GIVEN DATA
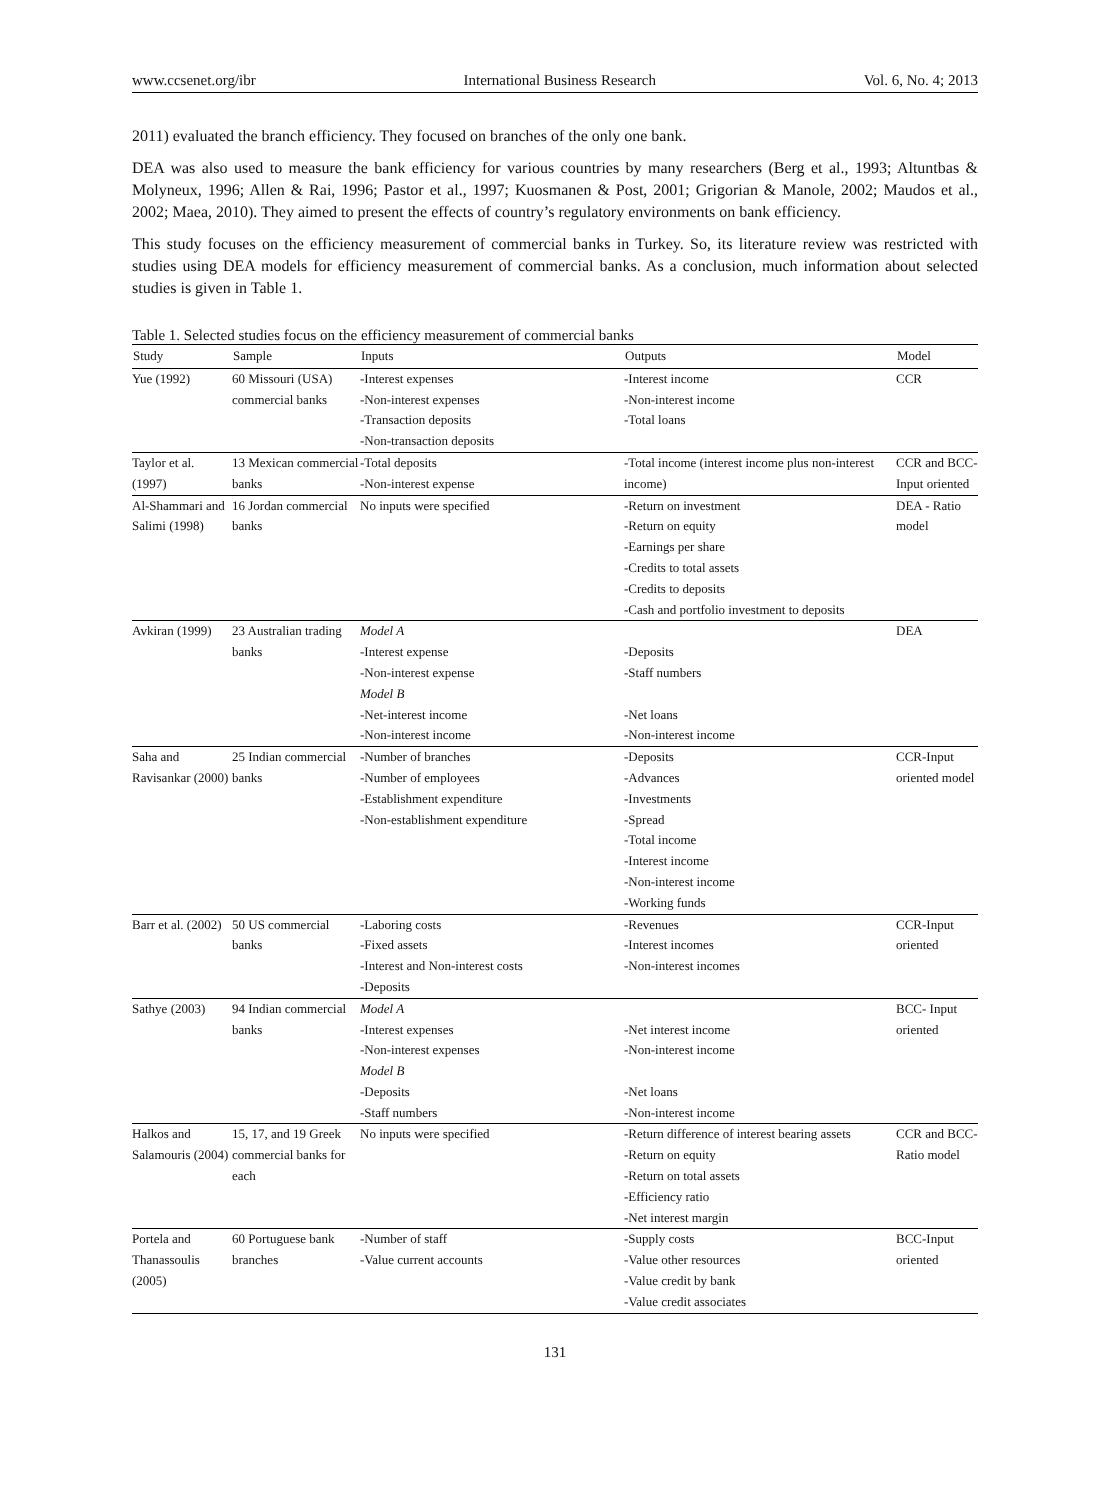www.ccsenet.org/ibr International Business Research Vol. 6, No. 4; 2013
2011) evaluated the branch efficiency. They focused on branches of the only one bank.
DEA was also used to measure the bank efficiency for various countries by many researchers (Berg et al., 1993; Altuntbas & Molyneux, 1996; Allen & Rai, 1996; Pastor et al., 1997; Kuosmanen & Post, 2001; Grigorian & Manole, 2002; Maudos et al., 2002; Maea, 2010). They aimed to present the effects of country’s regulatory environments on bank efficiency.
This study focuses on the efficiency measurement of commercial banks in Turkey. So, its literature review was restricted with studies using DEA models for efficiency measurement of commercial banks. As a conclusion, much information about selected studies is given in Table 1.
Table 1. Selected studies focus on the efficiency measurement of commercial banks
| Study | Sample | Inputs | Outputs | Model |
| --- | --- | --- | --- | --- |
| Yue (1992) | 60 Missouri (USA) commercial banks | -Interest expenses -Non-interest expenses -Transaction deposits -Non-transaction deposits | -Interest income -Non-interest income -Total loans | CCR |
| Taylor et al. (1997) | 13 Mexican commercial banks | -Total deposits -Non-interest expense | -Total income (interest income plus non-interest income) | CCR and BCC-Input oriented |
| Al-Shammari and Salimi (1998) | 16 Jordan commercial banks | No inputs were specified | -Return on investment -Return on equity -Earnings per share -Credits to total assets -Credits to deposits -Cash and portfolio investment to deposits | DEA - Ratio model |
| Avkiran (1999) | 23 Australian trading banks | Model A -Interest expense -Non-interest expense Model B -Net-interest income -Non-interest income | -Deposits -Staff numbers -Net loans -Non-interest income | DEA |
| Saha and Ravisankar (2000) | 25 Indian commercial banks | -Number of branches -Number of employees -Establishment expenditure -Non-establishment expenditure | -Deposits -Advances -Investments -Spread -Total income -Interest income -Non-interest income -Working funds | CCR-Input oriented model |
| Barr et al. (2002) | 50 US commercial banks | -Laboring costs -Fixed assets -Interest and Non-interest costs -Deposits | -Revenues -Interest incomes -Non-interest incomes | CCR-Input oriented |
| Sathye (2003) | 94 Indian commercial banks | Model A -Interest expenses -Non-interest expenses Model B -Deposits -Staff numbers | -Net interest income -Non-interest income -Net loans -Non-interest income | BCC- Input oriented |
| Halkos and Salamouris (2004) | 15, 17, and 19 Greek commercial banks for each | No inputs were specified | -Return difference of interest bearing assets -Return on equity -Return on total assets -Efficiency ratio -Net interest margin | CCR and BCC- Ratio model |
| Portela and Thanassoulis (2005) | 60 Portuguese bank branches | -Number of staff -Value current accounts | -Supply costs -Value other resources -Value credit by bank -Value credit associates | BCC-Input oriented |
131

EXERCISE BRIEF
The job is to copy each line from the material above that holds the word "were".

SOLUTION
| Al-Shammari and Salimi (1998) | 16 Jordan commercial banks | No inputs were specified | -Return on investment -Return on equity -Earnings per share -Credits to total assets -Credits to deposits -Cash and portfolio investment to deposits | DEA - Ratio model |
| Halkos and Salamouris (2004) | 15, 17, and 19 Greek commercial banks for each | No inputs were specified | -Return difference of interest bearing assets -Return on equity -Return on total assets -Efficiency ratio -Net interest margin | CCR and BCC- Ratio model |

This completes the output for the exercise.